Maybe not knowing which idols favorite food is sweet potatoes, or not knowing which idol is funny, isn’t the biggest deal in the world. But at the same time it’s incredibly frustrating. I consider idol music to be one of my main hobbies. A hobby that includes many elements. I’ve got a new PV to watch practically every week, news to keep up with every day, dozens or so new concerts and albums a year, blogs and interviews to read, dramas, variety shows, movies, and miscellaneous other TV appearances. And I like that there’s so much going on that I’m never bored. But at the same time if I don’t understand what’s going on can I really enjoy it?

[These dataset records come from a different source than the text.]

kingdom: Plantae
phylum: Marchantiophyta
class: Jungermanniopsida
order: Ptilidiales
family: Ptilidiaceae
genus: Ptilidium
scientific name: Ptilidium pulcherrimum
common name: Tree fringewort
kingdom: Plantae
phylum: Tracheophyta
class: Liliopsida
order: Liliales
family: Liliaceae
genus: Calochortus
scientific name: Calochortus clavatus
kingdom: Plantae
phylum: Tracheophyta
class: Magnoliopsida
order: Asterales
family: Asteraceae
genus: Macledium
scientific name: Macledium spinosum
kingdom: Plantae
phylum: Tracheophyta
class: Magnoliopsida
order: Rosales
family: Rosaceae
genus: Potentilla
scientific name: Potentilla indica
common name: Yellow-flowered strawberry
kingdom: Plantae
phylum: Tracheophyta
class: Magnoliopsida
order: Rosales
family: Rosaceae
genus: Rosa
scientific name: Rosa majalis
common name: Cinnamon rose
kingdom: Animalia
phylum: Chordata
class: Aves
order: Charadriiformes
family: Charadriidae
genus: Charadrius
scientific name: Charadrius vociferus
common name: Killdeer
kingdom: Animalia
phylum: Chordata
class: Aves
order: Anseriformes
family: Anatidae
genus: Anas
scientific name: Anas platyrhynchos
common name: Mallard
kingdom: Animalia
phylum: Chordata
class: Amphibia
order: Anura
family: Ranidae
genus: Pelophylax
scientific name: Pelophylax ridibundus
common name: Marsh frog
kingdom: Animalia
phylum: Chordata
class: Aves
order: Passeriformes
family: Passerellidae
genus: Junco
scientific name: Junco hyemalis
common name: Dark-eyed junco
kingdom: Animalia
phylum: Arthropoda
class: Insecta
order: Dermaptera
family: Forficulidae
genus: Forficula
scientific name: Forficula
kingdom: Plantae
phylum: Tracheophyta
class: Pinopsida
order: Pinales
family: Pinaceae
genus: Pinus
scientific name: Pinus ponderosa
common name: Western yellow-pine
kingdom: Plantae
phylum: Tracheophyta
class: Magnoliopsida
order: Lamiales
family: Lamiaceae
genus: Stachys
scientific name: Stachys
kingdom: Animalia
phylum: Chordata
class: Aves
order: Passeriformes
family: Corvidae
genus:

I know that there are a lot of fans out there that watch things raw and still enjoy it. That’s never been for me, and I don’t really understand how people can do that. If I don’t understand what’s going on it sucks all of the fun out. And it ruins it for when it does, if it does, get subbed. I’d honestly rather wait months or years for something to be subbed than to watch it without subs. Unless it’s something you don’t need subs for like music shows or Momusu’s recent Dokkiri.
I think being a non-Japanese speaker in the idol fandom is like being someone in the comic book fandom who has to read comics with half of the pages ripped out. It can certainly be done, and you can still wholeheartedly enjoy it, but it’s not really the same. And you never do get over the disappointment of knowing you’re missing out on something you see everyone else so easily enjoying. I guess for the time being us non-Japanese speaking idol fans have to just wait for the rest of the pages.